DR: So this acts as a screened diorama featuring the avatars of every bad thought and feeling of every person during every relationship, yes?
Zak: Actually, kind of. It’s about the little imperfections that fester, the little insecurities that make you feel like a chump. This movie breaks two people down into nothing but egos, and as much as we would all like to deny it, our egos rule our life, in one way or another. Again, this movie has no happy ending, no happy parts really at all. The writing is, believe it or not, strong enough to make the viewer aware that these two are happy together, though you rarely if ever see it.
DR: Did Julie Delpy write this film?
Zak: She wrote the screenplay, as for the source material, no clue.
DR: As I’ve relayed to you previously, this always felt like Julie Delpy aping Richard Linklater aping Woody Allen. What is new, by which I mean, what is uglier, more resonant, and more destructive than anything Before Sunrise or Manhattan can provide?
Zak: It’s stripped down, more human, more “relatable”, more modern maybe. Sunrise is grandiose, Manhattan is haute, and like you mentioned with Squid, hard for me to relate to these privileged young New Yorkers.
DR: But it still sticks with you.
Zak: It does. This movie has aspects that I’ve experienced, and I’m sure you too, in every relationship I have ever had as an adult. It points out how shitty, sensitive, and self absorbed we can be when dealing with someone you feel that you love. There’s a bit at the end, where you really don’t know if Jack and Marion are going to work it out or if it’s over, when she goes through this narration: “It hurts so much. When I feel someone is going to leave me, I have a tendency to break up first before I get to hear the whole thing. Here it is. One more, one less. Another wasted love story. I really love this one. When I think that its over, that I’ll never see him again like this…” It kills me each and every time.
DR: (laughs) I’m more than positive we could collaborate on a book – a really shitty book – about our love lives. But it’s the movies that act as a balm after those relationships end, or heal when those relationships are wounded, and I can list a dozen of them that act as such.

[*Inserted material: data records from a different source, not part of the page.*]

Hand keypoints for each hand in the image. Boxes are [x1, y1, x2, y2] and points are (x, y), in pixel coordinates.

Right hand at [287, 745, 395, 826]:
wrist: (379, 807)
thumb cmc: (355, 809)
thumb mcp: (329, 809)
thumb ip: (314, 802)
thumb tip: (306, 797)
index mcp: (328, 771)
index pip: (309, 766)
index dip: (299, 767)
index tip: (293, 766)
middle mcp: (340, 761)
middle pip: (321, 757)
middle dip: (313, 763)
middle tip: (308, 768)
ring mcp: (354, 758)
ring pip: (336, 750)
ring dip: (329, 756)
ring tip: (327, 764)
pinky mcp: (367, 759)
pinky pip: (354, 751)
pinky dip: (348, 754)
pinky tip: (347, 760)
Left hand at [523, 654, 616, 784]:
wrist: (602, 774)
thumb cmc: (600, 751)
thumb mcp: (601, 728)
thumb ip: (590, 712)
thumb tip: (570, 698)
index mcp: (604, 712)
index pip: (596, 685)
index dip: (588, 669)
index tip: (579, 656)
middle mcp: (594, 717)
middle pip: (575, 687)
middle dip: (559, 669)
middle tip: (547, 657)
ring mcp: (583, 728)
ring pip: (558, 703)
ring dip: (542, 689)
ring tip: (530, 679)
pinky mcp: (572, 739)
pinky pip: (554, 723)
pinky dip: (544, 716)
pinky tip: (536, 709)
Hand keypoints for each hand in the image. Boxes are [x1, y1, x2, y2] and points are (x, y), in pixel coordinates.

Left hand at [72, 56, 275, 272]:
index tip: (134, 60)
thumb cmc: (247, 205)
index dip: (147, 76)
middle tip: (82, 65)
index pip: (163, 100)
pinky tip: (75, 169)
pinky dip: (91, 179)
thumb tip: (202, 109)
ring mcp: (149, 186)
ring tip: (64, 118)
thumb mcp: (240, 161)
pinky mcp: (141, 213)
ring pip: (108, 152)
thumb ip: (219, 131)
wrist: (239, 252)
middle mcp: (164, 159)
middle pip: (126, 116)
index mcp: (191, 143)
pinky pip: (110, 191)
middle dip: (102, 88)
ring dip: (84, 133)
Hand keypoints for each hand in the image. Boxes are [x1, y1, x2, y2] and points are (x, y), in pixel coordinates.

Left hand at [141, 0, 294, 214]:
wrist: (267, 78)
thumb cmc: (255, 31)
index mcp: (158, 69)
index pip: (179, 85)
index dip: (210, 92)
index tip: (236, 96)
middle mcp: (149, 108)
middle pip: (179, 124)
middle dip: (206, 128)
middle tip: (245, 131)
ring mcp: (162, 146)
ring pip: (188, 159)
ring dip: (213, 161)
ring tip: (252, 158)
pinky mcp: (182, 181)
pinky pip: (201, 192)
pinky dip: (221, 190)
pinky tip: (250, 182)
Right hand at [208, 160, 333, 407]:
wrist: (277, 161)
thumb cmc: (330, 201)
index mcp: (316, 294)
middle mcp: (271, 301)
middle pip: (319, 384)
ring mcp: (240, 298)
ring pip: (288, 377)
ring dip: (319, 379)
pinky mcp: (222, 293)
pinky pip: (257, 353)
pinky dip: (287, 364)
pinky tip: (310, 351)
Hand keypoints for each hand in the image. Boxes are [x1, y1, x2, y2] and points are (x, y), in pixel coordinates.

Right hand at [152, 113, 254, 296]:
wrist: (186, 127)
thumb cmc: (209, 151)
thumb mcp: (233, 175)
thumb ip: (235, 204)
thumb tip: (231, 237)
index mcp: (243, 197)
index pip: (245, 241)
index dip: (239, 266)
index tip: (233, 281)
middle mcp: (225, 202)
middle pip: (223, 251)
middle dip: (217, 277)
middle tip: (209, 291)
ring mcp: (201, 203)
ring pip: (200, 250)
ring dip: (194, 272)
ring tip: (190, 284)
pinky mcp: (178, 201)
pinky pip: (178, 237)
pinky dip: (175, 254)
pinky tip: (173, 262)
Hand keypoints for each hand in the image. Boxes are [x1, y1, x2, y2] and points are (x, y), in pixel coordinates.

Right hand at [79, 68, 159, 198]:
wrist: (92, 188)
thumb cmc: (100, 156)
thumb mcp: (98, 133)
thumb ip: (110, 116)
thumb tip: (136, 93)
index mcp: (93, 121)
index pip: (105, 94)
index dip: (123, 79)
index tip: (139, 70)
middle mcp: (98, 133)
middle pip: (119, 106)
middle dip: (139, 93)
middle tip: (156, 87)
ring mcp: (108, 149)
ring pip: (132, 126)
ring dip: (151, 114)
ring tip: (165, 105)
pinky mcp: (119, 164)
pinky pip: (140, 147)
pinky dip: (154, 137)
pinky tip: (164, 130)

The fact that 2 Days In Paris remains on your list – in this distinction – is a testament to your personal resolve that this one film acts as a personal salve for yourself. Because of this, I’m ready to make a promise to you.
Zak: (laughs) Okay. And the promise is?
DR: I’ll watch the fucking thing.
Zak: (laughs) Please do. You summed it up very, very well. This movie is a personal salve. Well put.
DR: No joke. I’ll get it done. Anything else you wish to add here?
Zak: Nah, I’m good. Honorable mention: Mean Streets, because every film on my list rips it off at some point. Also, massive kudos to Scott Kane, his picks are my top 5-10.
DR: Thanks again for doing this, Zak. It means the Mint.
Zak: I had fun this time. Hope you did too. See ya soon.
Zak Rye is from Ypsilanti Mi, but lives in Chicago. He opened the Ugly Mug Cafe and Roastery in 2004. Worked as Lead Trainer for Metropolis Coffee from 2010-2012, and opened Gaslight Coffee Roasters in Chicago in 2012 with life-partner, Tristan Coulter. He’s traveled a lot, obsessed endlessly over countless cups of coffee, played in some wonderful bands with some wonderful people, has a horribly beautiful wife, and a simply horrible dog. Overall, a pretty lucky dude.